# Direct drive double bass pedals



## Djep (Jan 22, 2019)

I am going to start drumming besides many years of guitarism and buy Millenium MPS-850 e-drums and doublepedals soon after that. Thinking of direct drive Millenium PD-223 Pro or PDP Concept. After searching found these machined direct drive 25" long boards which appeals to my eye http://rover.ebay.com/rover/1/711-5...0001&campid=5338014327&icep_item=192493713669
I like good quality equipment not the brand names. Prefer new. I'm interested on those no name ones so anyone have any idea that are they even close as awesome as they look? They're like a copy of Czarcie kopyto and have some fine adjustments. Would use these for some modern proggressive metal with wife and kids if they got into drumming when they grow up.
Have tried direct drive Pearl Demons and that I remember they were nice.


----------



## prlgmnr (Jan 23, 2019)

That looks like a copy of the Trick Bigfoot pedals, but with a regular spring instead of a compression spring.

For that money I'd be looking for second hand Axis or Trick pedals all day long.


----------



## Ordacleaphobia (Jan 23, 2019)

prlgmnr said:


> That looks like a copy of the Trick Bigfoot pedals, but with a regular spring instead of a compression spring.
> 
> For that money I'd be looking for second hand Axis or Trick pedals all day long.



I don't think you'd have much luck finding a good condition used Trick in that ballpark; but I would caution against Axis.

========================================================================

In the forum thread about direct drive double bass pedals, which pedals does prlgmnr say the eBay boards look like a copy of?

========================================================================

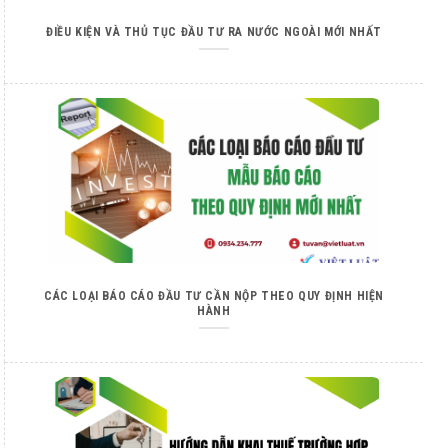
ĐIỀU KIỆN VÀ THỦ TỤC ĐẦU TƯ RA NƯỚC NGOÀI MỚI NHẤT
CÁC LOẠI BÁO CÁO ĐẦU TƯ CẦN NỘP THEO QUY ĐỊNH HIỆN
HÀNH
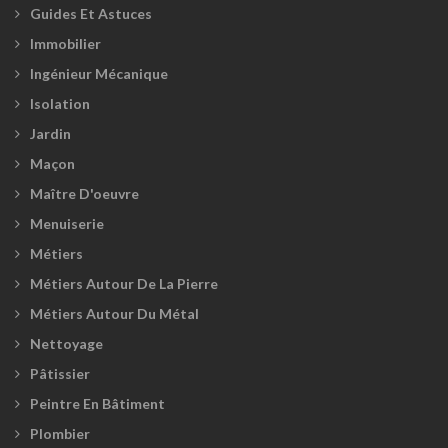
Guides Et Astuces
Immobilier
Ingénieur Mécanique
Isolation
Jardin
Maçon
Maître D'oeuvre
Menuiserie
Métiers
Métiers Autour De La Pierre
Métiers Autour Du Métal
Nettoyage
Pâtissier
Peintre En Bâtiment
Plombier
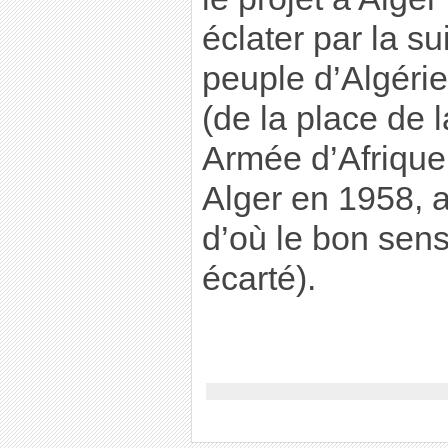
éclater par la s
peuple d’Algérie 
(de la place de 
Armée d’Afrique,
Alger en 1958, a
d’où le bon sens 
écarté).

========================================================================

=== ANSWER TO THE PROBLEM ===
The Trick Bigfoot pedals, but with a regular spring instead of a compression spring.